India Microlending Faces Collapse From Defaults

Microloans, once thought to be the paving stones out of poverty, are facing a backlash in India: angered by the hundreds of millions of dollars raked in by for-profit microlending companies have led some local leaders in India to encourage their constituents to default on their loans. As a result, payments on nearly $2 billion in loans have ceased, with less than 10 percent of borrowers having made payments in the past couple of weeks, reported The New York Times. Officials now fear a repeat of the American subprime mortgage debacle.

Fox Boss Apologizes for Calling NPR Execs Nazis

Fox News chief Roger Ailes has apologized for calling NPR executives “Nazis” over their firing of Juan Williams – Ailes says that he should have called them “nasty, inflexible bigots” instead, reports CBS. Ailes called NPR the left wing of Nazism before apologizing in a letter to the Jewish Anti-Defamation League, saying he was “ad libbing.” Ailes also called for federal funding of NPR – which only makes up 1 percent of their budget – to be discontinued.

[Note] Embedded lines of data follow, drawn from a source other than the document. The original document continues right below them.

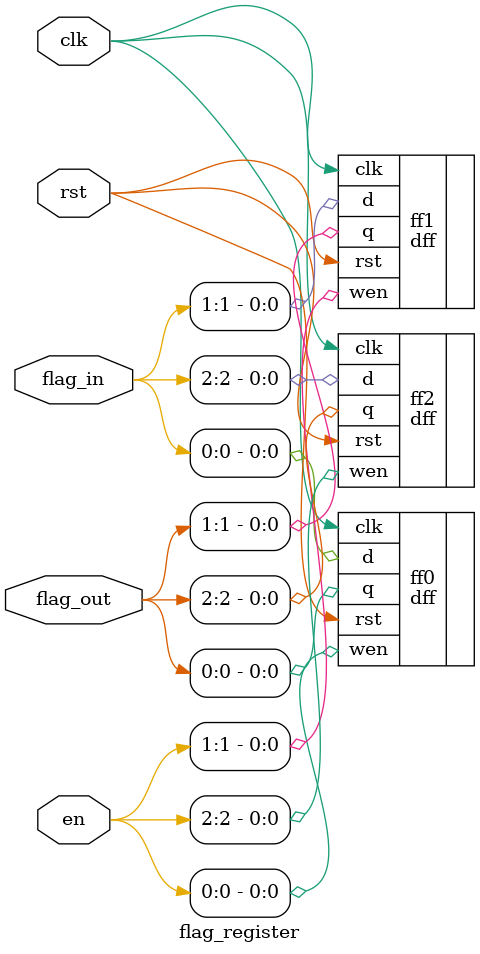
<source format=v>
module flag_register(clk, rst, flag_in, flag_out, en);

input clk, rst;
input [2:0] en;
inout [2:0] flag_in;
inout [2:0] flag_out;

dff ff0(.q(flag_out[0]), .d(flag_in[0]), .wen(en[0]), .clk(clk), .rst(rst));
dff ff1(.q(flag_out[1]), .d(flag_in[1]), .wen(en[1]), .clk(clk), .rst(rst));
dff ff2(.q(flag_out[2]), .d(flag_in[2]), .wen(en[2]), .clk(clk), .rst(rst));

endmodule
</source>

New Zealand Miners Missing After Explosion

Twenty-seven miners are missing after an explosion at a coal mine in New Zealand, reported the BBC, with rescuers concerned about another explosion delaying attempts to enter the mineshaft. New Zealand has not seen a mining disaster since 1967, but both the United States and Chile have recently experienced mine collapses or explosions.